An interest in the unconscious mind and exploration of his own sexuality lies behind the creative practice of Devon-born artist Wilfred Avery. A new exhibition showcases a fascinating and never before seen collection of his work
Wilfred Avery (1926-2016) only really tackled two subjects in his career: landscape and the male body. An investigation into both developed from an increasing interest in the unconscious mind and an exploration (and acceptance) of his own sexuality. By the end of his long life - one led with a rare and intense creative focus - he had unified these two chosen subjects into one compelling whole.
Wilfred and his twin brother Sam were born on April 24, 1926 on the kitchen floor of the New Inn, the South Molton pub managed by his parents Sidney Avery and Edith Lock.
They had a particularly bucolic upbringing, spending much of their childhoods exploring the hills and coastline surrounding their home.
This salt-licked landscape got right under Wilfred’s skin and never really left. Threading through the entirety of his 60-year career; wherever he was living, and whatever he was painting, Wilfred found himself consistently painting home.
As a young man, Wilfred’s developing interest in modern art was reinforced by a meeting with Paul Nash, who encouraged him to look to France rather than America for inspiration. Though brief, this conversation would shape his entire career, instilling a deep appreciation for the work of Cezanne, Picasso and Braque. Much later in 1963, (and with Nash’s advice still in mind), he would spend a year there, painting in the Paris ateliers and attending classes taught by Braque and Giacometti.
Wilfred moved to London in 1952. It was certainly the right time to move to the capital as an artist. Experimental commercial galleries had begun to crop up all over the post-war city, and Wilfred showed some of his earliest work in two of its most important, Helen Lessore’s Beaux Arts Gallery and Victor Musgrave’s Gallery One. But 1950s London was a city of harsh contradiction, filled as much with vibrant creativity as it was with social and governmental intolerance.

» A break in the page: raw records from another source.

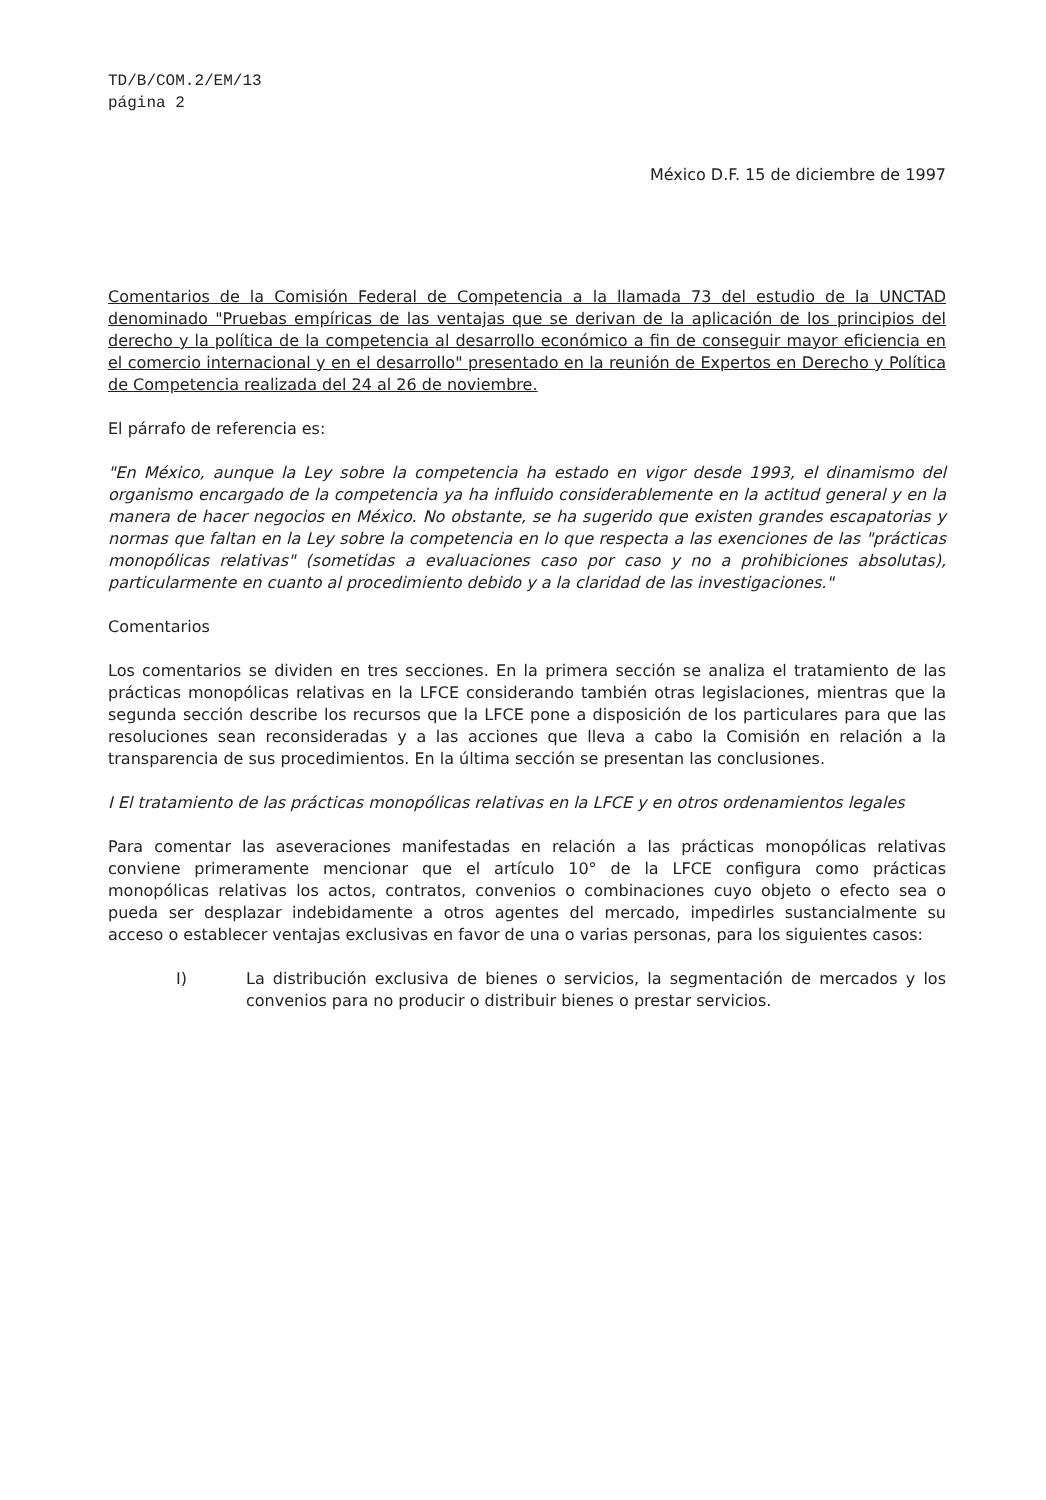TD/B/COM.2/EM/13
página 2
México D.F. 15 de diciembre de 1997
Comentarios de la Comisión Federal de Competencia a la llamada 73 del estudio de la UNCTAD denominado "Pruebas empíricas de las ventajas que se derivan de la aplicación de los principios del derecho y la política de la competencia al desarrollo económico a fin de conseguir mayor eficiencia en el comercio internacional y en el desarrollo" presentado en la reunión de Expertos en Derecho y Política de Competencia realizada del 24 al 26 de noviembre.
El párrafo de referencia es:
"En México, aunque la Ley sobre la competencia ha estado en vigor desde 1993, el dinamismo del organismo encargado de la competencia ya ha influido considerablemente en la actitud general y en la manera de hacer negocios en México. No obstante, se ha sugerido que existen grandes escapatorias y normas que faltan en la Ley sobre la competencia en lo que respecta a las exenciones de las "prácticas monopólicas relativas" (sometidas a evaluaciones caso por caso y no a prohibiciones absolutas), particularmente en cuanto al procedimiento debido y a la claridad de las investigaciones."
Comentarios
Los comentarios se dividen en tres secciones. En la primera sección se analiza el tratamiento de las prácticas monopólicas relativas en la LFCE considerando también otras legislaciones, mientras que la segunda sección describe los recursos que la LFCE pone a disposición de los particulares para que las resoluciones sean reconsideradas y a las acciones que lleva a cabo la Comisión en relación a la transparencia de sus procedimientos. En la última sección se presentan las conclusiones.
I El tratamiento de las prácticas monopólicas relativas en la LFCE y en otros ordenamientos legales
Para comentar las aseveraciones manifestadas en relación a las prácticas monopólicas relativas conviene primeramente mencionar que el artículo 10° de la LFCE configura como prácticas monopólicas relativas los actos, contratos, convenios o combinaciones cuyo objeto o efecto sea o pueda ser desplazar indebidamente a otros agentes del mercado, impedirles sustancialmente su acceso o establecer ventajas exclusivas en favor de una o varias personas, para los siguientes casos:
I) La distribución exclusiva de bienes o servicios, la segmentación de mercados y los convenios para no producir o distribuir bienes o prestar servicios.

Despite the slow creep towards equality put into place by the 1957 Wolfenden Report, homophobia and sexual repression continued to loom large over Britain. Wilfred never defined himself through his sexuality, but dismissing the suggestions of queer life in his 1950s works, made and exhibited within the context of such an inhospitable period in British history, would be a crucial error in interpretation.
His quietly undressing young men provide an intimate window into queer domestic life. And by painting the queer body within the domestic interior, Wilfred was doing something radical; subverting the traditional concept of home and drawing attention to the fact that whatever one’s sexual orientation, domestic life is inherently the same.
In the late 1950s Wilfred turned from the figure and looked instead to landscape. The paintings were close, Cubist inspired and glowing scenes; hills and trees jostling for space within the frame. Rather than London scenes, they were landscapes sourced instead by turning inwards; views of Wilfred’s Devon childhood and early adulthood in Exmouth.
‘My sense of place does not lie here.’ he wrote, in 1967, ‘My place is the hills and the valley turning into the sea, the sea running into the land, the rocks running under the sea and running onto the curve of the horizon.’
This quasi-religious attitude to landscape remained strong throughout his career. Wilfred’s ongoing practice was imbued with a generalised spirituality, one which would, from the 1960s onwards, morph into a fixation with the subconscious mind, and the works of Carl Jung.
This new period of his work can be summed up in three words: the unpredictable image, an expression the artist used to describe the end result of a creative process increasingly influenced by the unconscious mind. Wilfred’s process became one of discovery rather than predetermination, a new attitude that can best be encapsulated in one wonderfully light-hearted comment of his, ‘the joy of painting is to be surprised!' In a similar sway, when collaging, he would work consistently upside-down, in an attempt to dissociate from whatever non-abstract image was on the page.
Fed up with the London artworld, in 1979 Wilfred left the city and relocated back to Devon, first to Ashburton and then Budleigh Salterton, reigniting his interest in landscape. This time, however, he began to entwine his figures into the land. His organic and shifting fusions pulsate with life and energy; erotic configurations land-locked in passionate embraces.
It was from this point that he managed to fully merge those two pivotal subjects of his — landscape and the male body. They are strange and morphing islands, throbbing with energy and life. An ever-kinetic, rhythmic quality gives the sense that each work has its own pulse. Neither remote nor isolated, each work is alive, embodied.
Now garnering long-awaited and well-deserved interest by public institutions and private collectors alike, Wilfred’s work can now be found in institutions including museums Sheffield, RAMM Exeter, The Hepworth Wakefield and The Towner Eastbourne.
Wilfred Avery and the Unpredictable Image includes a selection of distinctive works from national institutions as well as private collections and studio works never seen before by the public, and opened alongside the launch of a monograph of the same name, the first written about the artist.
The exhibition runs at the Museum of Barnstaple and North Devon until January 27 2024.